然而再往前幾步,奇詭萬分的廟,仿佛從地下長出來一樣突然顯現。


    沒有燈火。


    亦沒有人聲。


    已經在村子的極南邊,一個蛛網盤結的破廟像鬼魅一樣飄到眼前。


    風冷颼颼的,她激靈靈打個寒戰。但鬥篷下的女子似乎輕車熟路,從袖子裏取出一張發黃的油紙,展開,丟進廟前的罈子裏。


    青銅祭壇,鏽跡斑駁,有一些紋絡,被朽得看不清。


    鬥篷女子到廟裏麵去敬香。女孩偷偷跑到祭壇邊,原來罈子裏已經盛滿雨水,而那張比麵盆還大的黃油紙,被水浸透了,沉入壇底。
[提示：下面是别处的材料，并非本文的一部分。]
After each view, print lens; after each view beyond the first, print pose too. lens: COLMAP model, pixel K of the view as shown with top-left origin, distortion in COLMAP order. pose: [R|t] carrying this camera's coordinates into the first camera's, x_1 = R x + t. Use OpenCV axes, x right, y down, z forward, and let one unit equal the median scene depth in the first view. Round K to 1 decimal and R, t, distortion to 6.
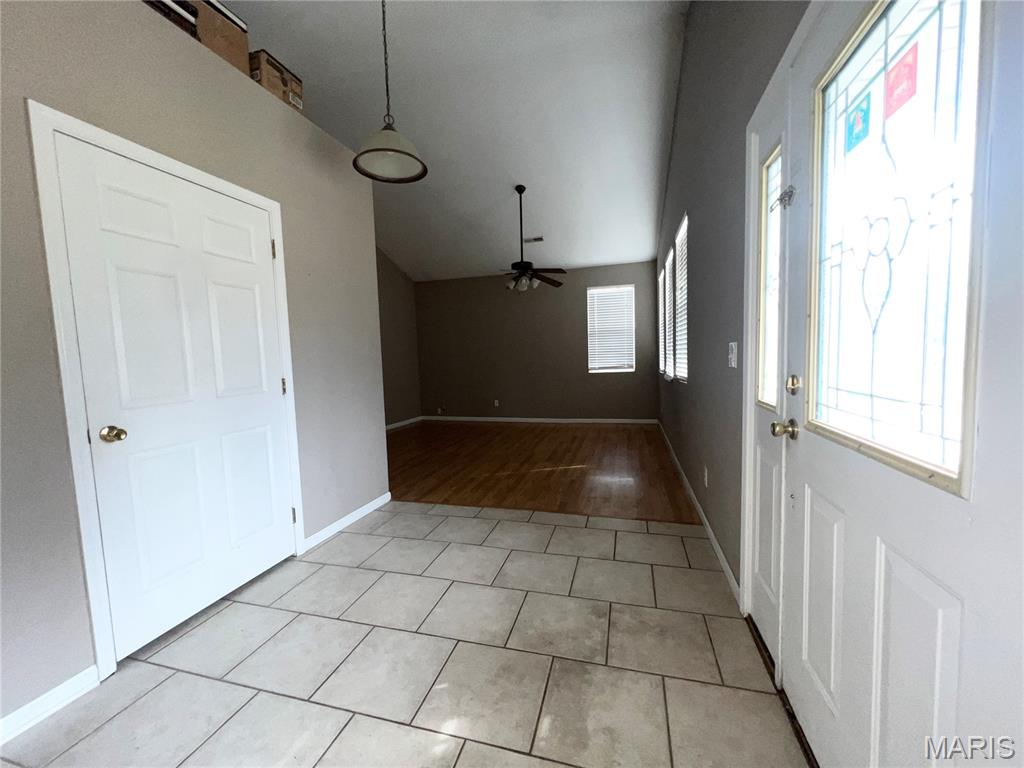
lens RADIAL K [[408.8, 0, 513.1], [0, 408.8, 384.7], [0, 0, 1]] dist [-0.001937, 0.000251]
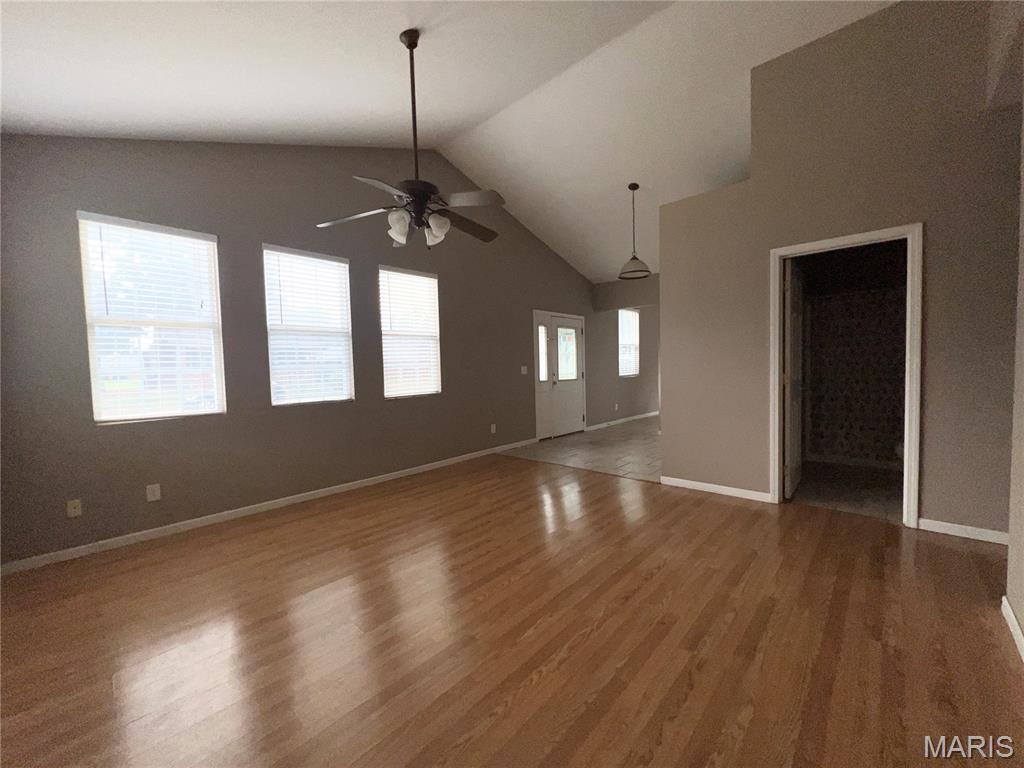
lens RADIAL K [[407.9, 0, 512.0], [0, 407.9, 384.0], [0, 0, 1]] dist [0.001513, 0.000295]
pose [[-0.888148, 0.038349, 0.457955, -0.335256], [0.087744, 0.992330, 0.087072, -0.102127], [-0.451103, 0.117516, -0.884701, 1.573733]]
    麻布鬥篷立在廟中,朝供奉的神像上了三柱香,雙手在胸前扣結成環。


    這是最古老的敬拜儀式,需祝頌一段很長的古銘文。


    屬於這座廢廟的特殊祭拜,在她出生時已經廢除。但她知道,在祝頌銘文的這半個多時辰裏,鬥篷裏的人絕對不會回頭。於是她挪了塊大石頭到水罈子旁邊,站在石頭上往裏看。


    她想知道異像是怎麽產生的。


    她是凡人,凡人不通鬼神。


    隨著銘文的深入,被水浸沒了的紙張慢慢浮起,方才還完全空白的紙上,此時竟密密麻麻寫滿了字。


    她匆匆看了一眼。


    隻來及看一眼。


    第一行,五個字——“至親者血祭”。


    什麽意思?


    她疑惑,心突突亂跳,眼角餘光瞄見裏麵的女子起身,隻要躬身祝謝,熄滅未燃盡的香燭,再結手印行禮,這個簡陋的儀式就結束了。


    小女孩立刻跳下石頭,躲到廟旁邊的雜草叢裏。


    深草,沒有人能看見她。


    沒有人,除了鬼。


    她姐姐不是鬼,但裹在鬥篷裏,陽光照不到的地方,一張臉比鬼臉還冰冷。


    女子轉身從廟裏走出來,麵目比進去之前更加安定。她顯然看見了油紙上的變化,臉上漸露喜色。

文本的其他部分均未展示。